Il problema non sta in un difetto di capacità tecnica dei militari, ma in un eccesso di aspettative riposte nella loro tecnica: non sono loro a sbagliare nelle analisi, sbagliano quanti attendono dalle analisi la prova del delitto. Dall’esame delle tracce si arriva ad escludere che una persona sia all’origine di un’azione, si ottengono certezze negative: mai quella positiva. E questo perché, mentre c’è un unico percorso che va dall’atto criminale alla traccia lasciata, ci sono infiniti possibili percorsi inversi, dalla traccia all’azione. L’errore è pensare che da una conseguenza – la traccia- si possa risalire in modo univoco alla causa – l’atto criminale.

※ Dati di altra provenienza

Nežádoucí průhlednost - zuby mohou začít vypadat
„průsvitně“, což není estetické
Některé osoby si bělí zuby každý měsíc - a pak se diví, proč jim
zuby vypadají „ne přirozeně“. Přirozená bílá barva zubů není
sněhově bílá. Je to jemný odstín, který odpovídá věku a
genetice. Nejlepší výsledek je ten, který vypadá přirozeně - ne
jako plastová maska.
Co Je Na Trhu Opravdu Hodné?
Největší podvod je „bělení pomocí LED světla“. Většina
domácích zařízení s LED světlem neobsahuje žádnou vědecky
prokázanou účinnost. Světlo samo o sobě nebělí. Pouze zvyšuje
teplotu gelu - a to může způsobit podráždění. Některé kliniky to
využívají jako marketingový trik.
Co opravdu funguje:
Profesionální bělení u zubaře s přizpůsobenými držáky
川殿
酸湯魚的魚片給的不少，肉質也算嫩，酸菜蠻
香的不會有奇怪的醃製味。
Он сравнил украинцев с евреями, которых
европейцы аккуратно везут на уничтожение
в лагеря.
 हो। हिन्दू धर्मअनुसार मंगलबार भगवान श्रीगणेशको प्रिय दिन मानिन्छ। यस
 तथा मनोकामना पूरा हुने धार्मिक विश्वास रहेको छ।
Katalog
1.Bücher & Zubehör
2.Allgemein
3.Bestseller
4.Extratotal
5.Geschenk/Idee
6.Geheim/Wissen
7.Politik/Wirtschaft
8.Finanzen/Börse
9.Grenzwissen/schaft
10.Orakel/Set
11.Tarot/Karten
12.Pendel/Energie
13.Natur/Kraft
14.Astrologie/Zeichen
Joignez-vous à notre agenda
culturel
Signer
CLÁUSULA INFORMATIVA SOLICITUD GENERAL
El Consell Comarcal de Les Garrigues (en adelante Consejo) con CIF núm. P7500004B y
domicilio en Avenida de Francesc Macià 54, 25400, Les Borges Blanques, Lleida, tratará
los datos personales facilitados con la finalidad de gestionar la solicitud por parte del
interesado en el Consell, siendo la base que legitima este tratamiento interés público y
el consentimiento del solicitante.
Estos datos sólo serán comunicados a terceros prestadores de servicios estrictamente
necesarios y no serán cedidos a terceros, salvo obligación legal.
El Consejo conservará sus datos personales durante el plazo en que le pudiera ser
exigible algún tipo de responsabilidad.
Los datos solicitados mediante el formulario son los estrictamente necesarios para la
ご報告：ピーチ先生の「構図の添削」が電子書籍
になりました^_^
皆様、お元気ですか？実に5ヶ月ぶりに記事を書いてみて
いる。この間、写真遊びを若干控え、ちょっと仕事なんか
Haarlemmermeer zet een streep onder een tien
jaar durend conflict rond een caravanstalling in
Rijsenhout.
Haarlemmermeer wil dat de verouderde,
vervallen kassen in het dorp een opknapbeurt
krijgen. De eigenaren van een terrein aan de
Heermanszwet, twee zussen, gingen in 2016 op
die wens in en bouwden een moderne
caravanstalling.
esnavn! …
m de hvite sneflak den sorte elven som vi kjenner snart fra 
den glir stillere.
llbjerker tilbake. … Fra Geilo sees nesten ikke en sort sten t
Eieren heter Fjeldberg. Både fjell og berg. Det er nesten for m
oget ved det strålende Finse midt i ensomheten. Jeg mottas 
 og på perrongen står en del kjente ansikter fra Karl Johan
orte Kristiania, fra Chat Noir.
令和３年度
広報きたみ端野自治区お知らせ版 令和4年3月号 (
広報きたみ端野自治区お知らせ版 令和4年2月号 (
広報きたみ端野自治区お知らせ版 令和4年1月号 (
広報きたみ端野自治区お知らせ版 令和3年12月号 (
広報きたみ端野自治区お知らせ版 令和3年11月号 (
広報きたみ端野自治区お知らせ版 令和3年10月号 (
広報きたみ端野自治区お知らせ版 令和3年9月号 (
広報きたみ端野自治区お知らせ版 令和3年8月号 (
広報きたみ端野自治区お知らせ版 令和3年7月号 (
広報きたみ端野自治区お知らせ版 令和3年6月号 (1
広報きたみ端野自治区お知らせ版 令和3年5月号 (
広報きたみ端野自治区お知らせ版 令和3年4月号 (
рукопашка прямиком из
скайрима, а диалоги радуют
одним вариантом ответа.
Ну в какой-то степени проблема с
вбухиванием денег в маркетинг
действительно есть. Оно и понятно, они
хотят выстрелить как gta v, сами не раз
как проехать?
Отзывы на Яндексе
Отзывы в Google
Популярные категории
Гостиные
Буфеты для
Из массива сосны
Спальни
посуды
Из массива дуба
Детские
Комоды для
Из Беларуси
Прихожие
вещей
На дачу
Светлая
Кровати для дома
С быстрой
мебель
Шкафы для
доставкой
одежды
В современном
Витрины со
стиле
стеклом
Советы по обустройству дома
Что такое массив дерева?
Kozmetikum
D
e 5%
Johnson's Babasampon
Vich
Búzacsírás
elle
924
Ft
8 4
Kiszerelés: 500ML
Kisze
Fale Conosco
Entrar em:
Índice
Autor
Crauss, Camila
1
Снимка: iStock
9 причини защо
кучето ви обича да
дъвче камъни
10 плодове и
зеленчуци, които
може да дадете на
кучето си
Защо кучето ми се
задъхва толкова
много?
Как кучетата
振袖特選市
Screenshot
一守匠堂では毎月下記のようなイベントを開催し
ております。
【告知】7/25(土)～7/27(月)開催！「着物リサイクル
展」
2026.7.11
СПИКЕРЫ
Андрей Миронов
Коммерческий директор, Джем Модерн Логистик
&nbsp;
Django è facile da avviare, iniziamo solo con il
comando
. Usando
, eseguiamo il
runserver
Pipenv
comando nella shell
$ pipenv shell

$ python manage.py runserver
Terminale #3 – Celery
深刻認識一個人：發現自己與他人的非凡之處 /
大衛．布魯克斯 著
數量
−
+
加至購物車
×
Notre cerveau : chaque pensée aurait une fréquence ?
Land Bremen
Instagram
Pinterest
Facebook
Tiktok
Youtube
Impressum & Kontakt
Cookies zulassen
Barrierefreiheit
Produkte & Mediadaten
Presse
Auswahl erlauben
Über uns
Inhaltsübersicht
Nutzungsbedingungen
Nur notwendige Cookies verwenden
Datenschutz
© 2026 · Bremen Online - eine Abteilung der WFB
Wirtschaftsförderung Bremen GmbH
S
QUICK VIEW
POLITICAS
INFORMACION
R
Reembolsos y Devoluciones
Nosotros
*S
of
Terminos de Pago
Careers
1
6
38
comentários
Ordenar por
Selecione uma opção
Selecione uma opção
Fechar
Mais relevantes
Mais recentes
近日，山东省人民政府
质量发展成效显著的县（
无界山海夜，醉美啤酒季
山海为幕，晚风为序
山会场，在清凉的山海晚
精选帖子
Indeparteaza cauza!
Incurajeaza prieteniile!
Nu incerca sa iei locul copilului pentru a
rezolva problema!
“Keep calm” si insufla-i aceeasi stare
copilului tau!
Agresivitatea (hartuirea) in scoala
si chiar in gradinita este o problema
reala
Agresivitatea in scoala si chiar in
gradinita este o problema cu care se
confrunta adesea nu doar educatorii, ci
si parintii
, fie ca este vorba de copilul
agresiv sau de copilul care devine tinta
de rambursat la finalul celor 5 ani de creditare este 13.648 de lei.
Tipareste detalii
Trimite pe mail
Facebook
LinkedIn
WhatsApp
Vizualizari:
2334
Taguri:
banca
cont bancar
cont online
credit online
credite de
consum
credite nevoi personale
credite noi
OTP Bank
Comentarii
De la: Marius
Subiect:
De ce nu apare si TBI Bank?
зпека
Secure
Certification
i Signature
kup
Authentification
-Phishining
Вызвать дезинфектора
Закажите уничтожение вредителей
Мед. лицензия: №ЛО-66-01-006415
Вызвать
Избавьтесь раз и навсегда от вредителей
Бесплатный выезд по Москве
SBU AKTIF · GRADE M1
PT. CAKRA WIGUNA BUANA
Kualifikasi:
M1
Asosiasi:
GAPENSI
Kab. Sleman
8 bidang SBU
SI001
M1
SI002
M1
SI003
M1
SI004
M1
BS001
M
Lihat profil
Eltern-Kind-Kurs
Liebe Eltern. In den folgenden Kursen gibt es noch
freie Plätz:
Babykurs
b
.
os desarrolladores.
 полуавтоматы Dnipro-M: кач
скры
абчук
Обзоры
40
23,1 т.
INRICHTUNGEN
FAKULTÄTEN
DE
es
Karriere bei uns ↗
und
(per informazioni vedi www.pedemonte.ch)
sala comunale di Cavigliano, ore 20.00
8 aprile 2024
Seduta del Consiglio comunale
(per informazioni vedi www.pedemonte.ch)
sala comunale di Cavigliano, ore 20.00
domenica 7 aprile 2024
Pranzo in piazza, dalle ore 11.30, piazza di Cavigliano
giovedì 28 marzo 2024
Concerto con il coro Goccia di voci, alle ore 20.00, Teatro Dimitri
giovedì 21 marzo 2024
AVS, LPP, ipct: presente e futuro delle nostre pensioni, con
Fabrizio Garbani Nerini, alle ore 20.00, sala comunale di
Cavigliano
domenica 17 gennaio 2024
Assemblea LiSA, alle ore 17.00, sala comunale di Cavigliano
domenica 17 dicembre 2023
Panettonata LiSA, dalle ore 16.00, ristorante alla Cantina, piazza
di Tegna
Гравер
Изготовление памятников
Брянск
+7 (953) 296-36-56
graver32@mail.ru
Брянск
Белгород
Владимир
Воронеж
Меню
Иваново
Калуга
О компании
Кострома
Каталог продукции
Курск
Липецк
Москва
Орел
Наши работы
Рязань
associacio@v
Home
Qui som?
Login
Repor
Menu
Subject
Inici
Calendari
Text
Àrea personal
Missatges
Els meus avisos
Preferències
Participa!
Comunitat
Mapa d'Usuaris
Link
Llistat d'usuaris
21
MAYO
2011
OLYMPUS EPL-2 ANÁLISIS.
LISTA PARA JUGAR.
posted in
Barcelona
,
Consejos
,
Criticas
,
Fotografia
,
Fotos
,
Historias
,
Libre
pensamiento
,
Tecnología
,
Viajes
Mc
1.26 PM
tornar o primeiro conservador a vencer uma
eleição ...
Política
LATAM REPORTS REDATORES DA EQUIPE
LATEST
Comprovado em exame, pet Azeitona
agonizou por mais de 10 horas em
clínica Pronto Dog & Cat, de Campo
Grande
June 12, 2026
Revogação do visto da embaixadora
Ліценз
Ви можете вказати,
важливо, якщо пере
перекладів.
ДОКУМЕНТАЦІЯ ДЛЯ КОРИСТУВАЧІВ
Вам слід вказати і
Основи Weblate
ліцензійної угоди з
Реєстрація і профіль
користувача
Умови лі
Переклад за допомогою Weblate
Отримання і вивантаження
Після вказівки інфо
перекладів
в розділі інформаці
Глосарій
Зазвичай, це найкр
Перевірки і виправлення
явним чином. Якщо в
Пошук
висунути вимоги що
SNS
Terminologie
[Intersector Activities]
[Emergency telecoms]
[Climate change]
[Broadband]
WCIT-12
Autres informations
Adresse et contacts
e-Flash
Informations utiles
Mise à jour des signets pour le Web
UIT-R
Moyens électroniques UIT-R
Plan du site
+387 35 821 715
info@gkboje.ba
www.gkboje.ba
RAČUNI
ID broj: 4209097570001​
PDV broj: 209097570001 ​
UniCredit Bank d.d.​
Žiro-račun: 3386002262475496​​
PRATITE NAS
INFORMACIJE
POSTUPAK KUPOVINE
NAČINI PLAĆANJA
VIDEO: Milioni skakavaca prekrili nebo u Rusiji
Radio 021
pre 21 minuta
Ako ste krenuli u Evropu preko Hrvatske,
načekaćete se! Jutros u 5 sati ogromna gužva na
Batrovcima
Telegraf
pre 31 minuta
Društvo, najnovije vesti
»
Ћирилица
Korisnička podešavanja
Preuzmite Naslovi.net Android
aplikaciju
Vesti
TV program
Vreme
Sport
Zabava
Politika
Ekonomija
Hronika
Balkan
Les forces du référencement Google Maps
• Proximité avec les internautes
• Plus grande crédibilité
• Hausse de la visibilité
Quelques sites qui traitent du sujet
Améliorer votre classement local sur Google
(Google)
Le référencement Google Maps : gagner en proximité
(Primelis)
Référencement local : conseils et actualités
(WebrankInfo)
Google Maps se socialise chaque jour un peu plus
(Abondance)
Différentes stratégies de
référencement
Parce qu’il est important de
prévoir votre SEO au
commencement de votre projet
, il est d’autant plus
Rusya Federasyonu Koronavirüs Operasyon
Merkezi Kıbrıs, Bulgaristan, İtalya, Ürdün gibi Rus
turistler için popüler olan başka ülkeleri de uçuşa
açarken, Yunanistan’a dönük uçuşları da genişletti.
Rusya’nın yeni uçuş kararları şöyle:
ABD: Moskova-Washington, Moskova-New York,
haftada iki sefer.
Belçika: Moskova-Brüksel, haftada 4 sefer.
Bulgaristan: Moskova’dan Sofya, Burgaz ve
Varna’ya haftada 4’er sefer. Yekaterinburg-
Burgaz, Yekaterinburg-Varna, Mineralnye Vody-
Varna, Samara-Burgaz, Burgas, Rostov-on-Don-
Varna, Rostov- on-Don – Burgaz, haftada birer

Questo equivoco offre agli avvocati difensori e agli imputati la possibilità di indicare le inevitabili lacunosità nelle ricostruzioni dei fatti, di proporne di diverse, richiedendo nuove indagini e nuove analisi.
Gli investigatori creati dai grandi giallisti, da Monsieur Dupin a Hercule Poirot, a Sherlock Holmes, fino al più recente Maigret, al grasso Nero Wolfe, all’azzimato Ellery Queen, usavano la loro intelligenza per ricostruire la verità umana, l’antefatto che ha causato il dramma e con esso le prove per incastrare il colpevole. Alla loro fiducia illuministica nella logica deduttiva, si è sostituita oggi l’illusione di un determinismo induttivo, che dalla traccia risalga alla prova inconfutabile della colpevolezza. Questa sopravvalutazione del dato “scientifico” ha conseguenze negative sull’intero procedimento giudiziario: sull’accusa, che è indotta a non usare fino in fondo la propria capacità deduttiva; su giudici e giurati, che si attendono prove definitive in base a cui emettere le proprie sentenze.
Ci sono limiti che nessuna prova può raggiungere. Perché la mappa non è il territorio, la ricostruzione di un fatto non è il fatto, la “verità” non è la corrispondenza tra la conoscenza di una cosa e la cosa stessa. “Le verità – scrive Nietzsche – sono illusioni di cui si è dimenticato che sono tali”.